[17 oktober 1874
Brief van Multatuli aan Vosmaer]
17 oktober 1874
Brief van Multatuli aan C. Vosmaer. Dubbel velletje postpapier, tot het midden van blz. 4 beschreven. (M.M.)
De in de zevende alinea tussen haakjes geplaatste woorden zijn in het origineel met inkt doorgehaald maar nog redelijk leesbaar.
Voor de slotalinea zijn ongeveer vier regels onleesbaar gemaakt; het is niet gelukt daarvan méer te ontcijferen dan:
Uit 'n Vaderland zie ik dat Holda (....)
halt. 't Is onmogelyk dat (....) kwalyk
doet! En ik breng deze opmerking in verband (....)
met je (....)
Van deze brief bezit het M.M. een door Mimi gemaakt afschrift dat kennelijk eens voor de druk is bestemd geweest, mede gezien de toelichting bij het woord Keulen.
Q (sing. gen.): zie V.W. XIV, blz. 264 e.v.
En in z'n manke verdediging van Bilderdijk: zie V.W. XVI, blz. 256.
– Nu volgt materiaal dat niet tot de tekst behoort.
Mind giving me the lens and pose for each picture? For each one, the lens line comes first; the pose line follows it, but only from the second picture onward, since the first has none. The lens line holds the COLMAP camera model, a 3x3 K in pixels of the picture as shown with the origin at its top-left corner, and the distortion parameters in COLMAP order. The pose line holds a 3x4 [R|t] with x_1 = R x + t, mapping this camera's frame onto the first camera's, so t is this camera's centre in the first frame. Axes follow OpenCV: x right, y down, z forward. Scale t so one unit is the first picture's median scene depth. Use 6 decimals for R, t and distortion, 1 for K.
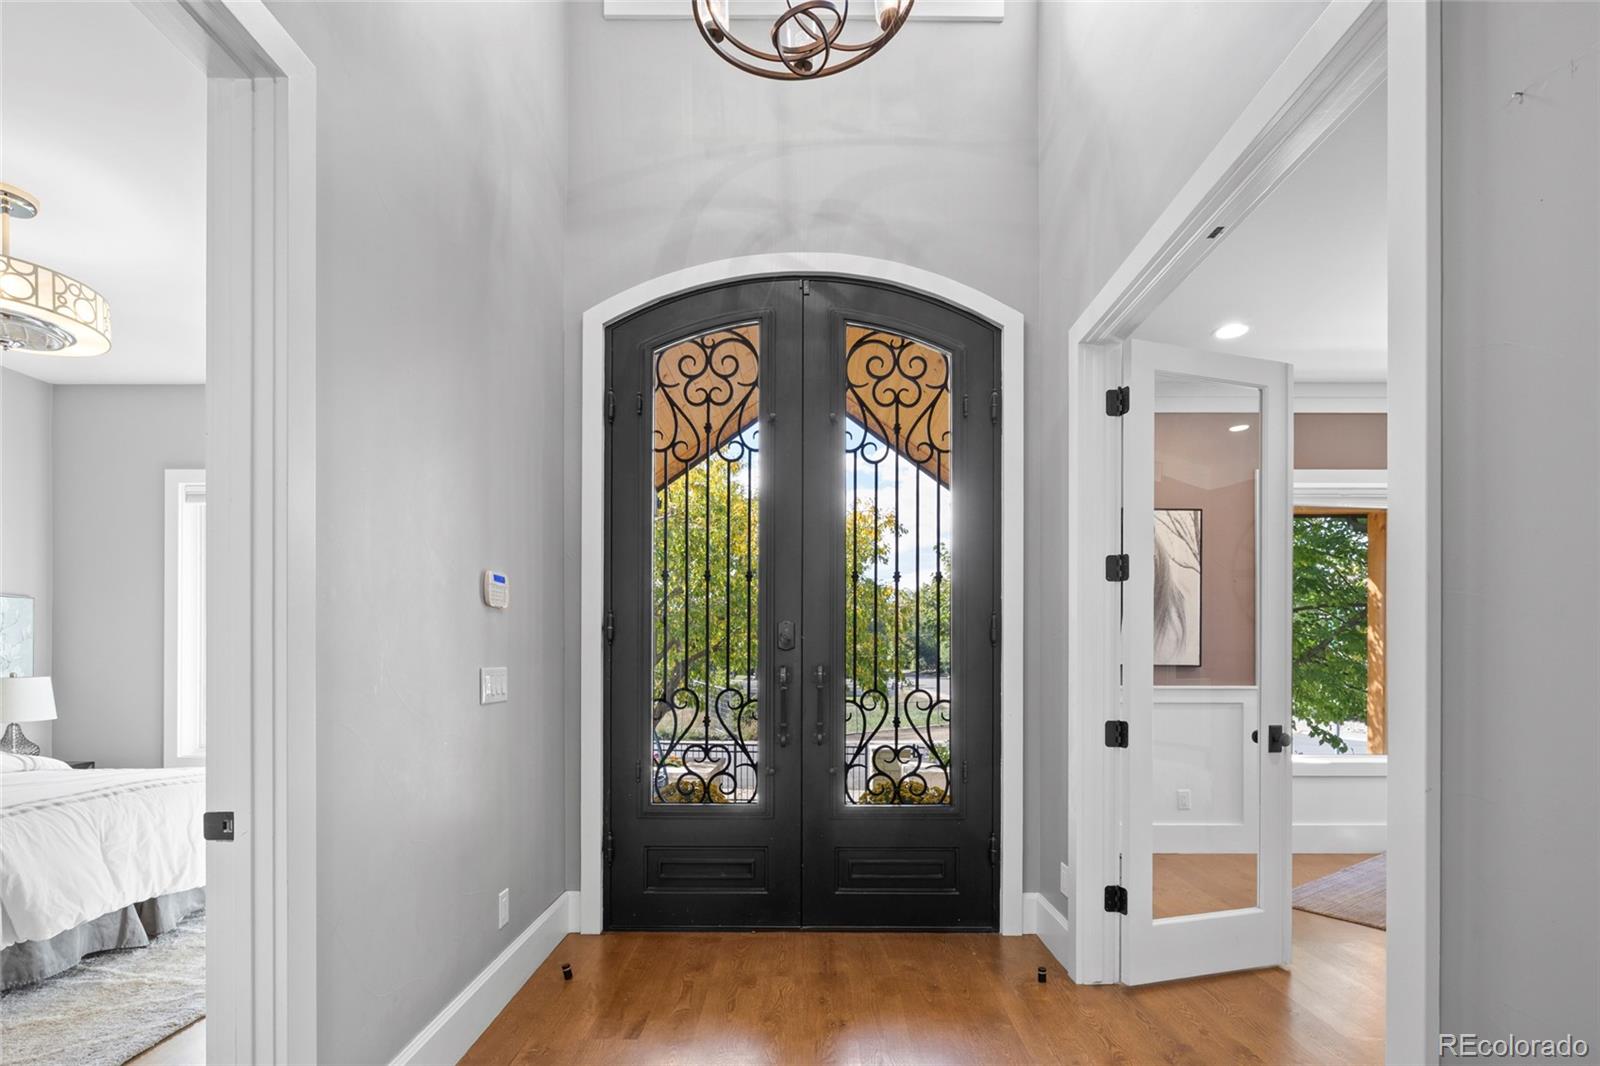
lens RADIAL K [[718.7, 0, 812.1], [0, 718.7, 657.8], [0, 0, 1]] dist [-0.018464, 0.001662]
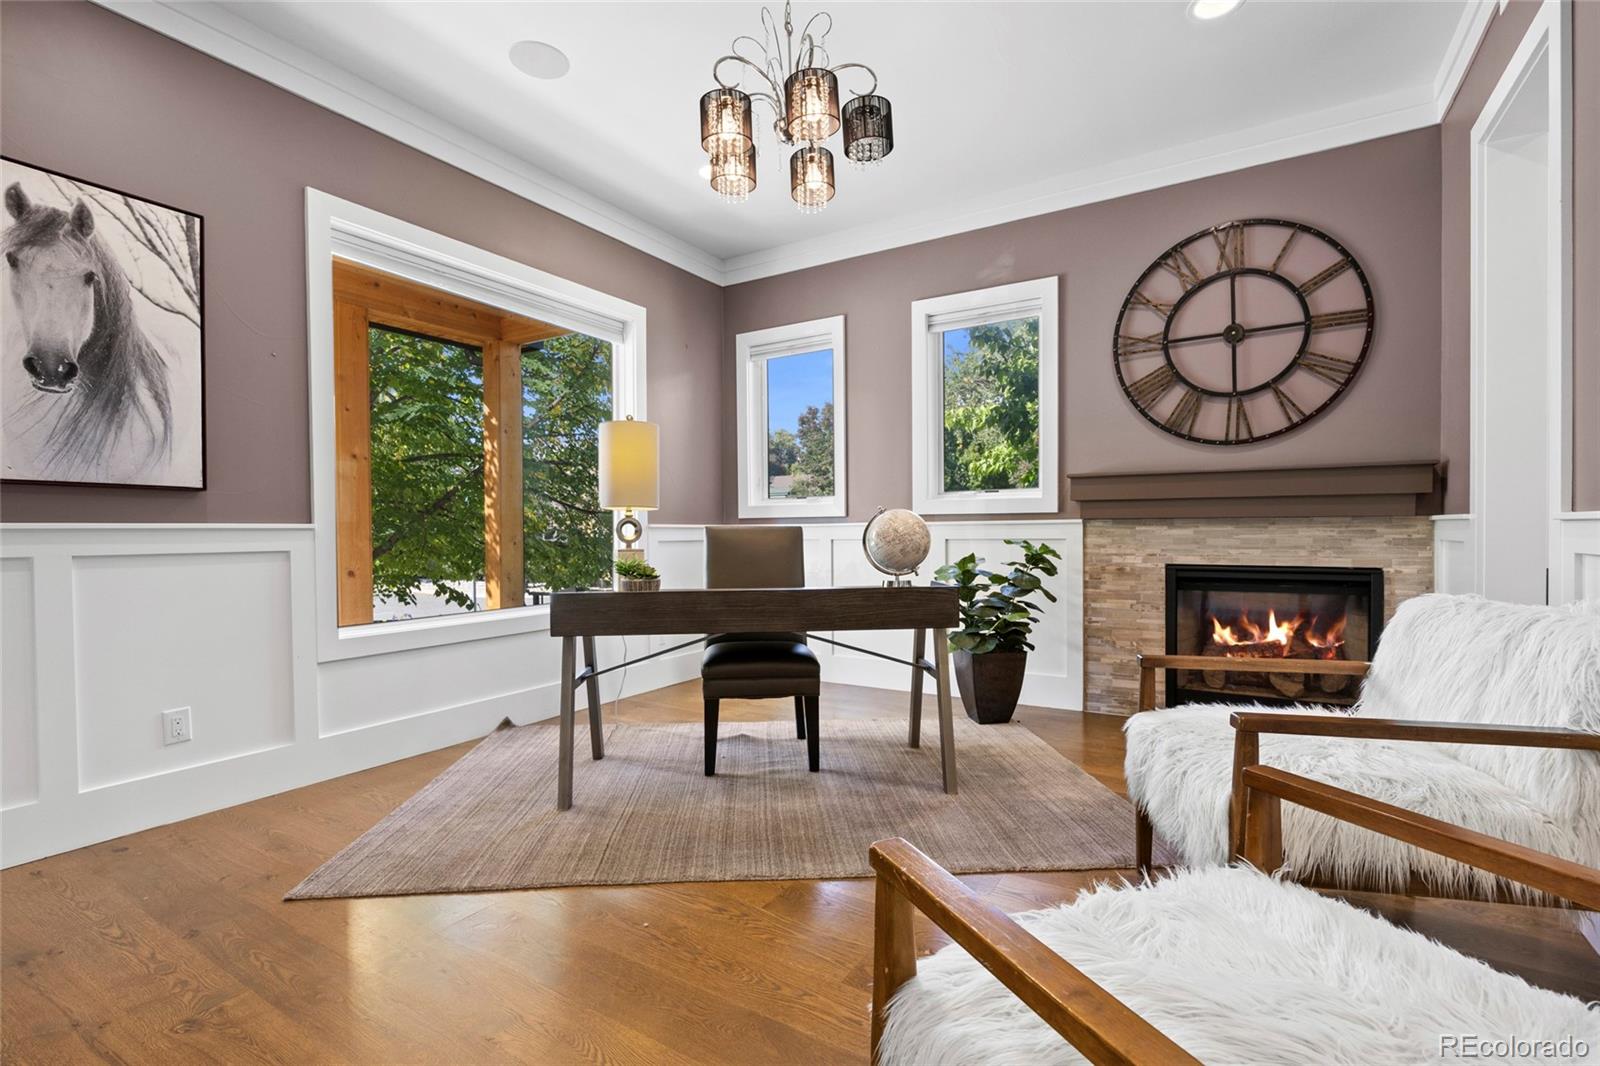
lens RADIAL K [[718.7, 0, 800.5], [0, 718.7, 534.7], [0, 0, 1]] dist [-0.018464, 0.001662]
pose [[0.497793, -0.020419, 0.867056, 0.284958], [0.010851, 0.999791, 0.017315, 0.043498], [-0.867228, 0.000789, 0.497910, 0.297630]]
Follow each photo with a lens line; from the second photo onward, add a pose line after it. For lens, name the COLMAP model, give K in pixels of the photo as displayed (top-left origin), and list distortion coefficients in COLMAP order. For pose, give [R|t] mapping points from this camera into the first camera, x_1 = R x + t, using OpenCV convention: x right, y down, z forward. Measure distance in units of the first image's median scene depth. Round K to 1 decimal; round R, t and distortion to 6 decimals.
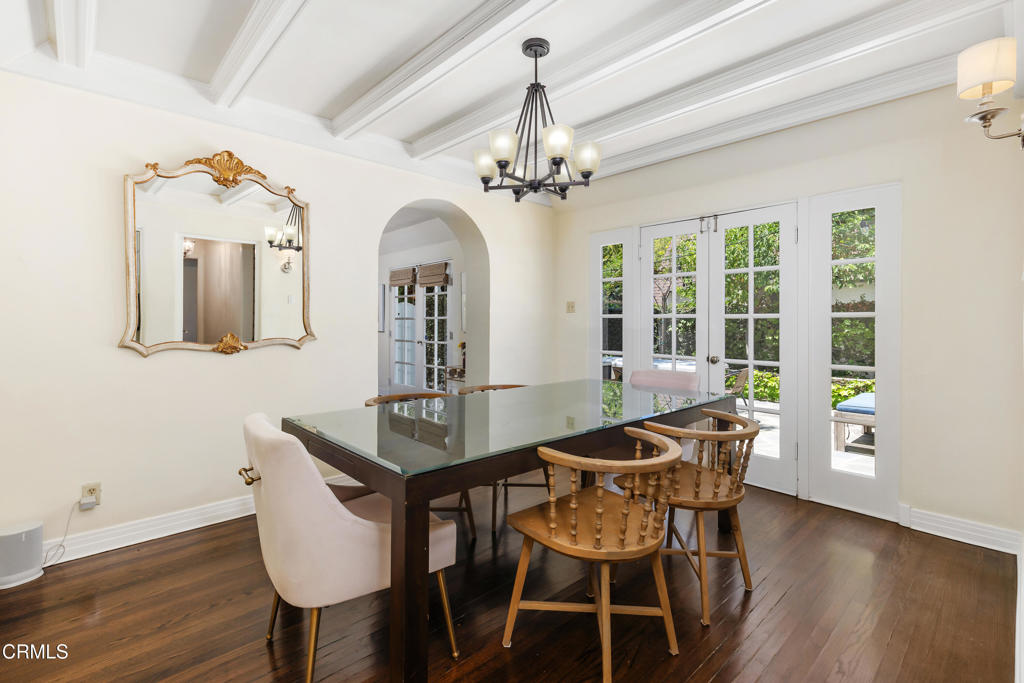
lens RADIAL K [[455.5, 0, 498.0], [0, 455.5, 318.7], [0, 0, 1]] dist [-0.001010, -0.000118]
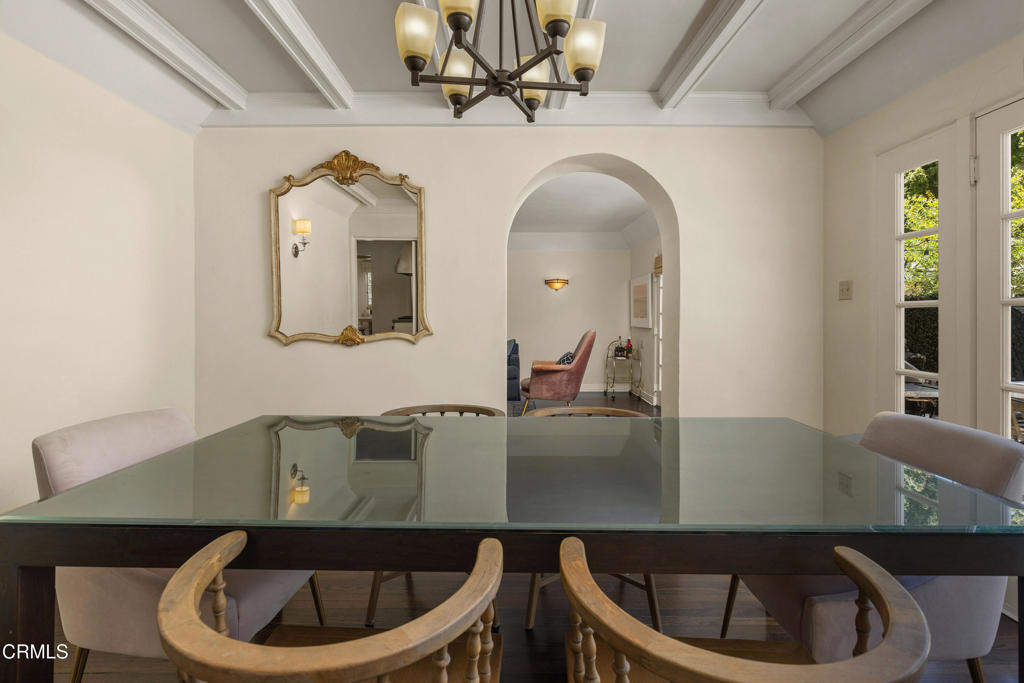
lens RADIAL K [[502.4, 0, 508.4], [0, 502.4, 312.5], [0, 0, 1]] dist [0.000925, -0.000032]
pose [[0.742235, -0.004542, -0.670124, 0.415533], [0.003638, 0.999990, -0.002748, 0.005004], [0.670130, -0.000398, 0.742244, 0.368585]]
vel: of (bij keuze) (lat.)
moord die in 1818 in Keulen gepleegd is: in haar afschrift noteerde Mimi: Hier wordt op de zaak van Fonk en Hamacher gedoeld, die Multatuli bestudeerd en ook een paar maal in voordrachten behandeld heeft.
Wiesbaden 17 October 1874
beste Vos! In lang heb je geen redelyk briefje van me gehad, maar wél heb ik zeer veel aan je gedacht, en met 'n gevoel van groote dankbaarheid. Dit is eenvoudig waar. Je bent inderdaad m'n weldoener. Beste kerel, laat dit woord je niet hinderen! Ik heb 'n beetje moed noodig om 't te noemen (alsof ik je 'n onaangenaame waarheid moest zeggen) maar ik wil dien moed hebben. t Is zoo! En... ik vreesde zoo dat je verdriet hebben zou over je ‘Zaaier’. Hoewel de mogelykheid hiervan nog bestaan blyft ('t is zeker dat velen zich zullen aanstellen als door je beleedigd) voorloopig toch zyn de teekenen gunstig, en mocht later deze of gene u om mynentwille verdriet doen, dan zal ik my maar troosten met de gedachte dat u toch ook veel aangenaams weervaren is ten-gevolge van uw ridderlyk optreden. Ja, ik zal 't me maar niet al te erg aantrekken als men je aanvalt, ten minste wanneer ik m'n indrukken zal kunnen beheersen.